A promise fulfilled on energy prices?

Kettle on gas cooker

Oh the joy of a policy delivered! The sweet taste of a promise fulfilled!

So used are we to the compromise and fudge of government that when a politician actually does what they said they would do, there is much rejoicing in heaven. Or at least in Downing Street.

Take, for example, David Cameron's tweet earlier this morning. "My promise to ensure energy customers get the lowest tariff is being delivered, despite Labour saying it couldn't be done."

You can almost hear them dancing around in No 10.

We did it, we did it! We got one over the critics, the doubters, the Labour party, all those who wondered what on earth the prime minister was up to when he told MPs last month that the government would legislate so that energy companies have to give the lowest tariff to their customers.

Now there is much discussion about whether or not the prime minister has actually delivered on his promise.

Experts are scanning the detail of the consultation document published today by the energy department.

People are parsing minutely Mr Cameron's precise words to Parliament.
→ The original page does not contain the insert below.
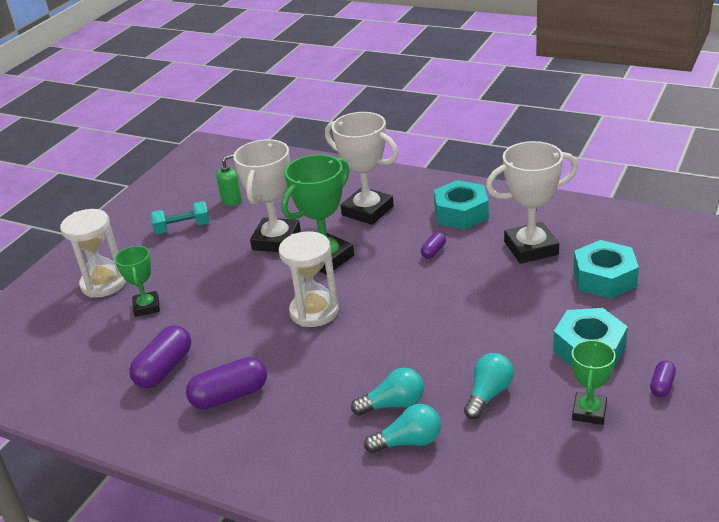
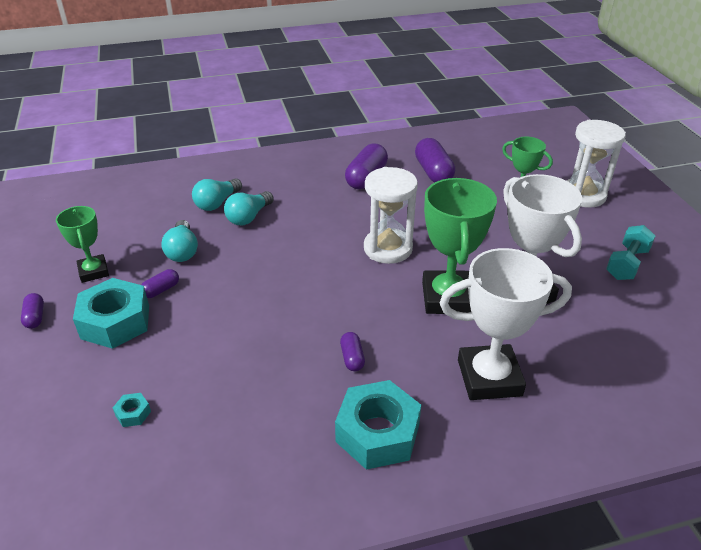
camera: 135 degrees right, 5 degrees up
green soap dispenser [216,154,242,206] -> none
white trophy [486,141,578,264] -> none
turquoise nut [573,240,639,299] -> turquoise nut [113,393,151,427], size x0.41
none -> purple capsule [141,269,179,298]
Is it really fair to describe a tariff as the cheapest when it's the only tariff?

But that is not really the point. What matters is whether or not people see that their energy bills go down as a result of these changes and give the government credit for it. We cannot judge that yet.
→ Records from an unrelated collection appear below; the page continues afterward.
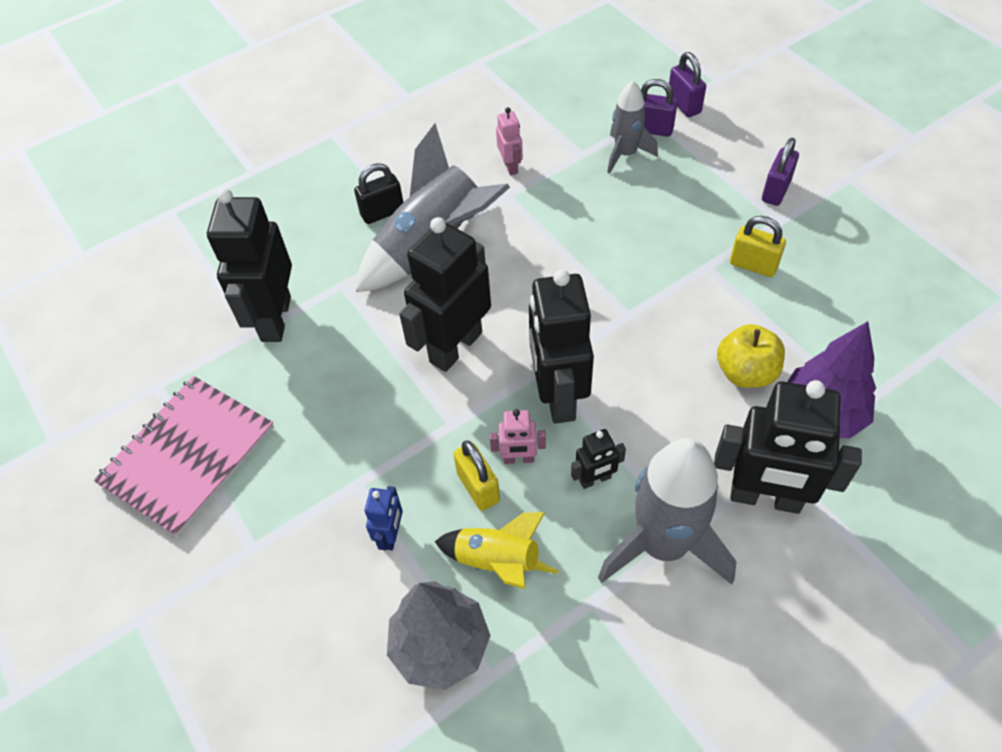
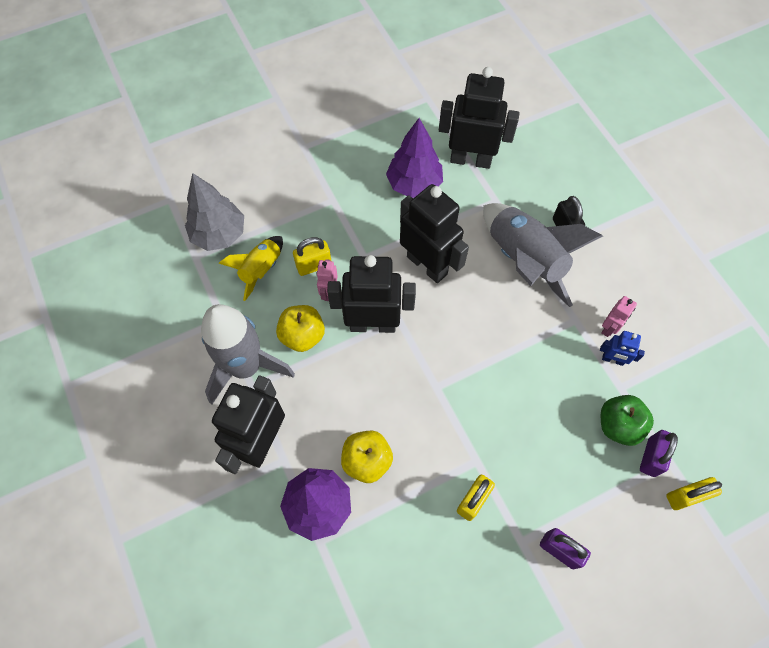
camera: 95 degrees right, 10 degrees up
pink notebook [93,376,274,538] -> none
blue robot [365,486,403,550] -> blue robot moved to [600,331,645,366]
pink robot [496,107,523,176] -> pink robot turned 45 degrees counterclockwise [601,296,637,337]
black robot [571,429,626,489] -> yellow apple [276,305,325,352]
grey rocket [607,81,658,174] -> green apple [601,395,654,446]
purple padlock [669,52,706,117] -> yellow padlock [666,477,722,510]
none -> purple tree [386,118,443,198]

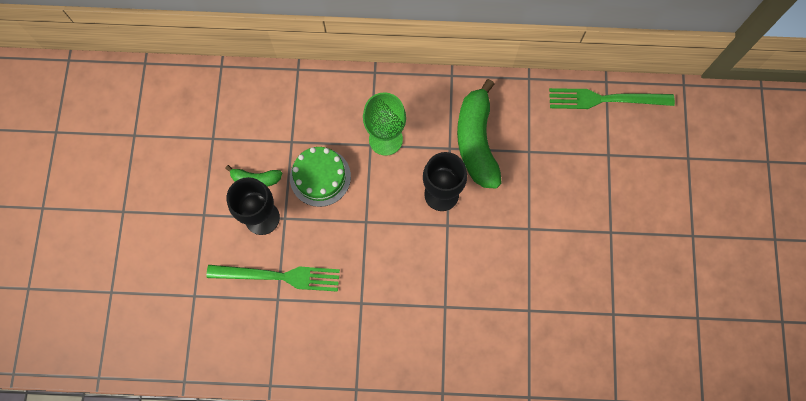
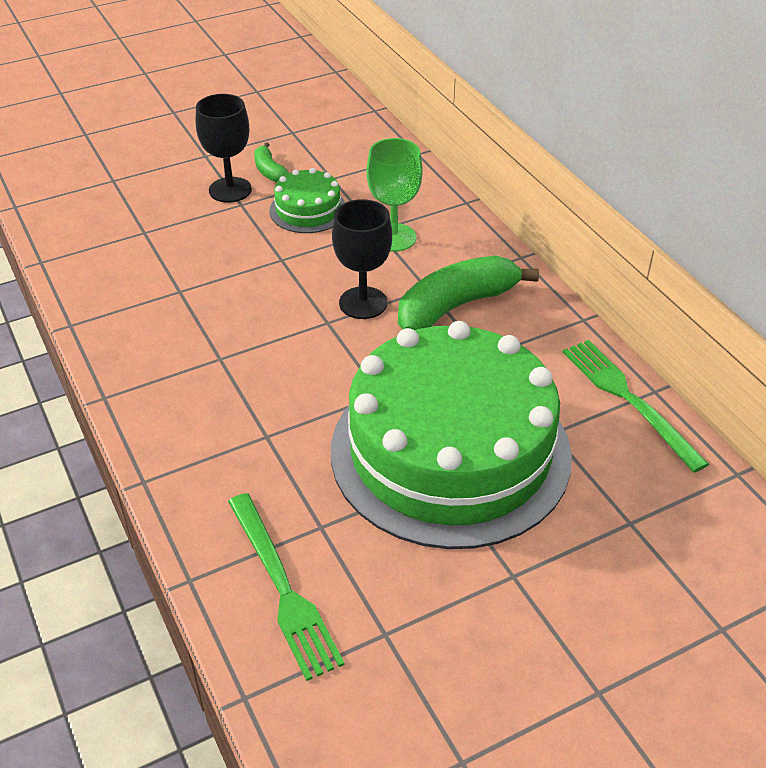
camera: 60 degrees right, 30 degrees down
green fork [206,265,340,292] -> green fork moved to [228,493,345,681]
none -> green cake [331,321,572,549]

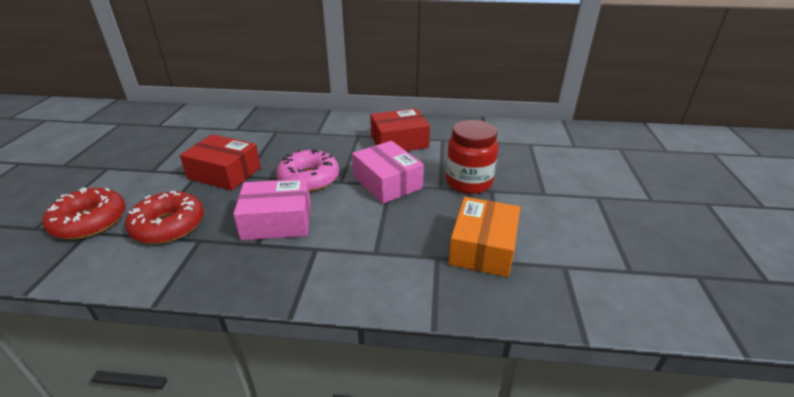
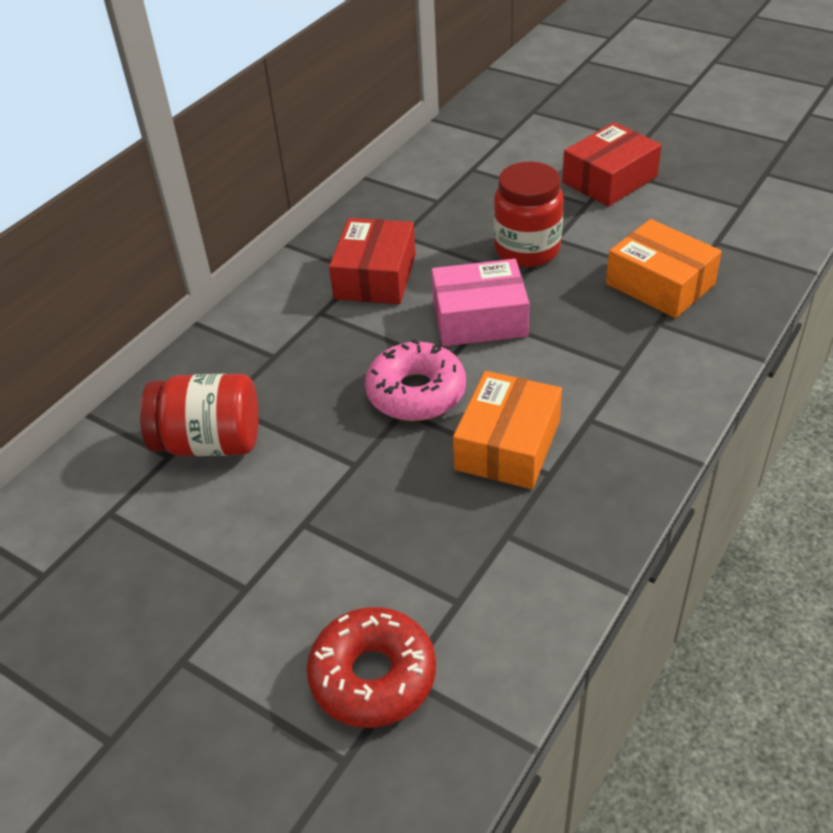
camera: 60 degrees left, 10 degrees up
red donut [125,191,204,244] -> none
red box [180,134,261,190] -> red box moved to [562,122,662,206]
pink box [233,179,311,240] -> orange box [453,371,562,489]
none -> red jar [140,374,258,456]

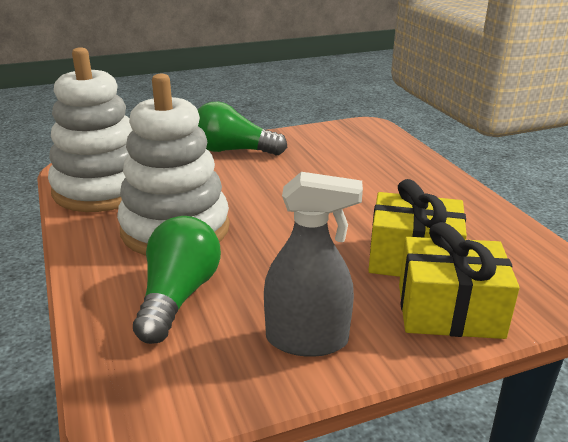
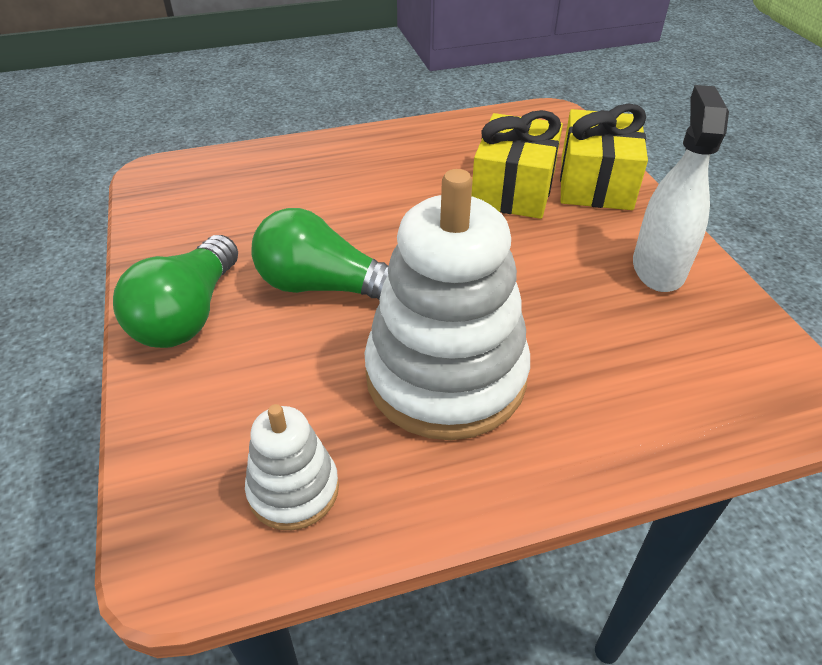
camera: 85 degrees left, 15 degrees up
white stacking toy [48,47,133,212] -> white stacking toy [245,404,339,530], size x0.49
green light bulb [133,216,221,344] -> green light bulb moved to [252,208,388,300]
grey spray bottle [264,172,363,357] -> white spray bottle [633,85,729,292]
The risk is that the changes raise expectations that are not fulfilled. Those informed and educated energy switchers who hunt monthly for the cheapest tariff may end up paying more. Those older folk on expensive legacy tariffs may get a cheaper deal in the short term but ultimately see their bills rise as global energy prices rise.

This is the real reason why Downing Street was so focused on getting this right. It is not the need to put some flesh on the bones of the prime minister's perhaps premature statement to Parliament. It is the need to show that this government is acting to help struggling families that are feeling the pinch.
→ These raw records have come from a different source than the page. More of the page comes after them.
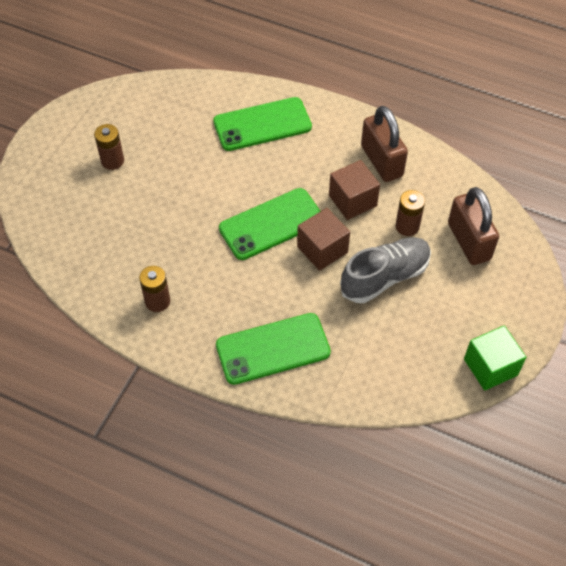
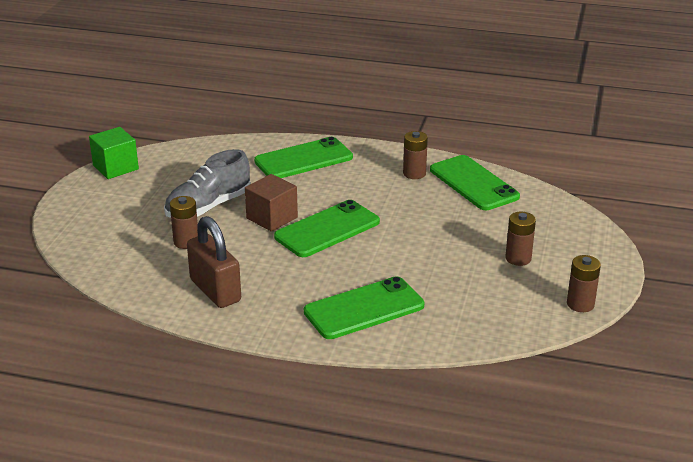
camera: 170 degrees right, 25 degrees down
brown cube [329,160,380,220] -> none
brown padlock [448,187,499,265] -> none
none -> green phone [430,155,520,210]
none -> brown battery [567,255,601,312]

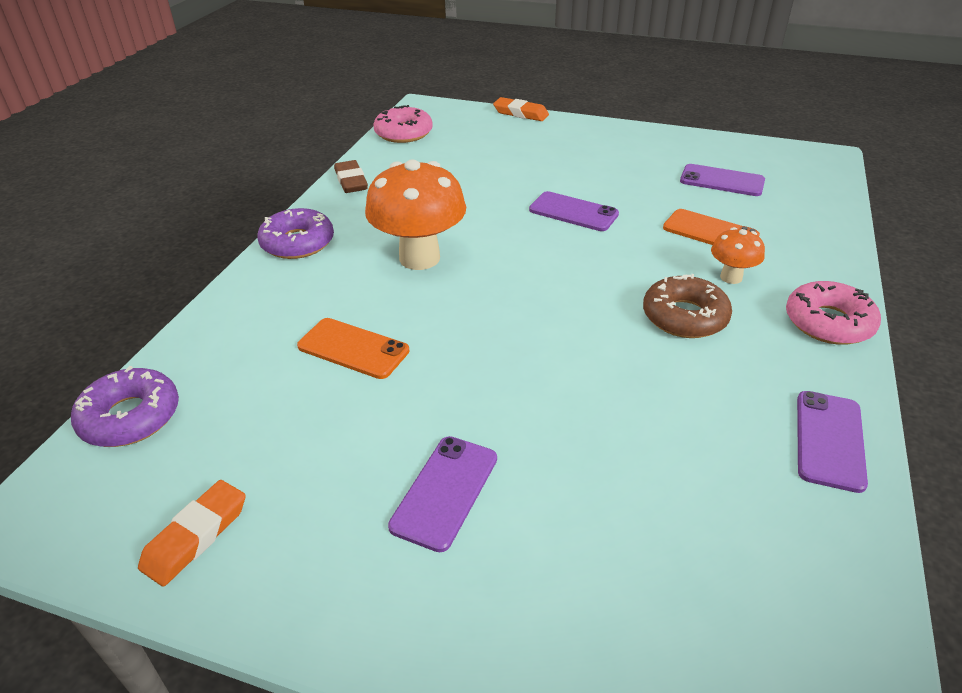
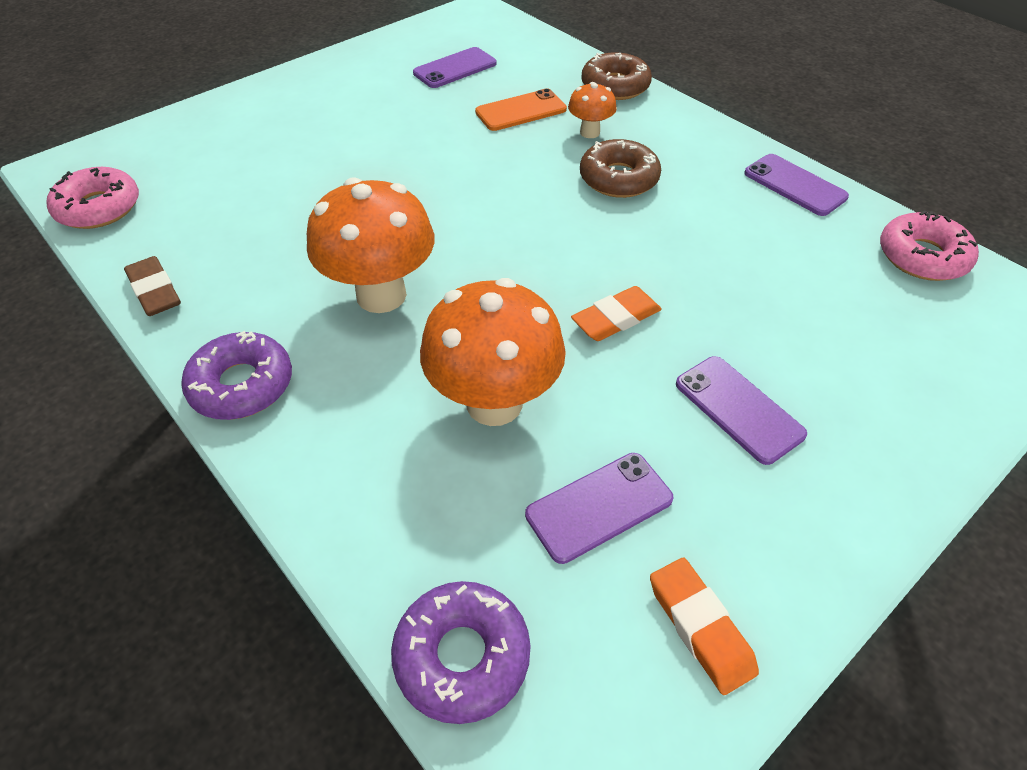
camera: 60 degrees left, 10 degrees up
orange phone [297,318,410,379] -> orange mushroom [420,278,566,426]
brown eraser [334,160,368,193] -> brown eraser turned 45 degrees clockwise [124,256,181,316]
orange eraser [493,97,549,121] -> orange eraser moved to [571,286,662,341]
purple phone [529,191,619,231] -> purple phone moved to [525,453,673,564]
pink donut [786,281,881,345] -> pink donut moved to [880,211,979,281]
none -> brown donut [581,52,652,100]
The cost of energy is a toxic issue. It is the price rise that voters feel instantly. They may appreciate the government's simpler tariff structure now.

But if prices continue to rise the government may come under pressure to do more, such as to reduce the subsidy for renewable energy schemes that are being paid for by higher electricity bills.

Which, come to think of it, is exactly the debate raging already between the energy department and the Treasury.